* **WHAT TO WORK ON**
Pull out every line of the records that contains the string "projektas", matching case exactly.
### RECORDS TO PROCESS
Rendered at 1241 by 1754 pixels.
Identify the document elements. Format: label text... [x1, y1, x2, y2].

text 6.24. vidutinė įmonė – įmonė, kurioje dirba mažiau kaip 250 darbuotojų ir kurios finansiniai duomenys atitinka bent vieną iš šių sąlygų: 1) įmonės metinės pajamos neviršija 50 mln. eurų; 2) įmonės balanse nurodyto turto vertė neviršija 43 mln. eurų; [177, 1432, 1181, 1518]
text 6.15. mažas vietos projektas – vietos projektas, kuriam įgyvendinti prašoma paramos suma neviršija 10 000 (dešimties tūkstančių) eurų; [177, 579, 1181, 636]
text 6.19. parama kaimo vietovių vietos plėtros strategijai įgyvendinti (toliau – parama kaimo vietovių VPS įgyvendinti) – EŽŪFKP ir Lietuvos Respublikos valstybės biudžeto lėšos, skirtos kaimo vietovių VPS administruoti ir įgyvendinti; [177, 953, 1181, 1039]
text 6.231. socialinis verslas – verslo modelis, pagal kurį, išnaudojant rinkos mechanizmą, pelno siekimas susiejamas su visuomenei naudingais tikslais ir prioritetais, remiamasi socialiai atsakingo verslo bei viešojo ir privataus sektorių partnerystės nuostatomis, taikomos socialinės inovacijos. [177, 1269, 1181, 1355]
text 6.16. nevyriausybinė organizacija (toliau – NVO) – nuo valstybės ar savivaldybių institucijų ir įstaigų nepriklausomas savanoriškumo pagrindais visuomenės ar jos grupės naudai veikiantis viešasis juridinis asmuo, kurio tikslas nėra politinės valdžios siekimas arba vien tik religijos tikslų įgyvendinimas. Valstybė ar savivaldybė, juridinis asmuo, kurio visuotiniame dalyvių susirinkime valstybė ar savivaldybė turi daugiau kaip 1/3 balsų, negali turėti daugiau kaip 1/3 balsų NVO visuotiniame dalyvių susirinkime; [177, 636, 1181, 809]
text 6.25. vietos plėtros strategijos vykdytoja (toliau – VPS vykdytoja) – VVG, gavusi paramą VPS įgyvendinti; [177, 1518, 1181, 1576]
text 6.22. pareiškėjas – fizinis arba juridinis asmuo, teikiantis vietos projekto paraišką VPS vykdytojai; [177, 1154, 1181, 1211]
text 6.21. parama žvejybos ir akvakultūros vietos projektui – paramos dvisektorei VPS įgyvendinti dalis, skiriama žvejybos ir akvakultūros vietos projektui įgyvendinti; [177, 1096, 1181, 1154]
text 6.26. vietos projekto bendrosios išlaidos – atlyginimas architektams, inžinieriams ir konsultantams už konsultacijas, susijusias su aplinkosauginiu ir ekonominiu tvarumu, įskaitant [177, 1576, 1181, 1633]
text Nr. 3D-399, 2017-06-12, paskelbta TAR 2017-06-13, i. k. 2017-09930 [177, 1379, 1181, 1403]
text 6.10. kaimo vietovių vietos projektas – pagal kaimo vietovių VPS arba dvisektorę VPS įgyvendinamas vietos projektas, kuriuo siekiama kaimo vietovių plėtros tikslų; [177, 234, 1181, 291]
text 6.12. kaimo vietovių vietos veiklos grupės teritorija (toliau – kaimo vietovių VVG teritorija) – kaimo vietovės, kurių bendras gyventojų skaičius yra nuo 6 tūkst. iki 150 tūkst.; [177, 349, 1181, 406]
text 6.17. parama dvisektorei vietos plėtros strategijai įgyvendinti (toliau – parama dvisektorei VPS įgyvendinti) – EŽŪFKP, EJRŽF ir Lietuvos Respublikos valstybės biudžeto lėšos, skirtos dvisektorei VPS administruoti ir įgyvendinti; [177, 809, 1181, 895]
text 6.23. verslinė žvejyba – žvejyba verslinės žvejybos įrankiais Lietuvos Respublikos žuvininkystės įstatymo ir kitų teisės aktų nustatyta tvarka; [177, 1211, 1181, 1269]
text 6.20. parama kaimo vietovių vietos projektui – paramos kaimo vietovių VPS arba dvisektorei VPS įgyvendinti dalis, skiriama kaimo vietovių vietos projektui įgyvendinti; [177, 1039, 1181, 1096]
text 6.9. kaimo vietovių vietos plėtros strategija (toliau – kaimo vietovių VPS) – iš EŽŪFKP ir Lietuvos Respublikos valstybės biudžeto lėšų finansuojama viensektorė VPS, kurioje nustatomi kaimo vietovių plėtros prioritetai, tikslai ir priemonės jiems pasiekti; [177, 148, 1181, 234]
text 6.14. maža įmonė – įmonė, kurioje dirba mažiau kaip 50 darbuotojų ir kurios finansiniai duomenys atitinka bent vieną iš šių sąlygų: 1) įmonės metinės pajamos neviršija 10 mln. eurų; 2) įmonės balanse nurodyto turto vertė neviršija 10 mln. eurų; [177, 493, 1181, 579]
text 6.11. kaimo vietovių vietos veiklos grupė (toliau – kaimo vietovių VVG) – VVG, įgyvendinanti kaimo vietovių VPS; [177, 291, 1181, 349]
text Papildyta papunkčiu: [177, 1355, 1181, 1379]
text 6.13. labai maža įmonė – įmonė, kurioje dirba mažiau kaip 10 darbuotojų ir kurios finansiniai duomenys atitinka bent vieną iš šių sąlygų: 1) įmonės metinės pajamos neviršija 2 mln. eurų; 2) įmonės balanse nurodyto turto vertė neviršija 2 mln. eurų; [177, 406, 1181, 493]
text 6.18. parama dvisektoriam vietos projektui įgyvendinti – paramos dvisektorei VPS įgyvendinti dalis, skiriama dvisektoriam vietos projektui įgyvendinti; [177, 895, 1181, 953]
######
* **RESULT FOR THIS EXERCISE**
text 6.15. mažas vietos projektas – vietos projektas, kuriam įgyvendinti prašoma paramos suma neviršija 10 000 (dešimties tūkstančių) eurų; [177, 579, 1181, 636]
text 6.10. kaimo vietovių vietos projektas – pagal kaimo vietovių VPS arba dvisektorę VPS įgyvendinamas vietos projektas, kuriuo siekiama kaimo vietovių plėtros tikslų; [177, 234, 1181, 291]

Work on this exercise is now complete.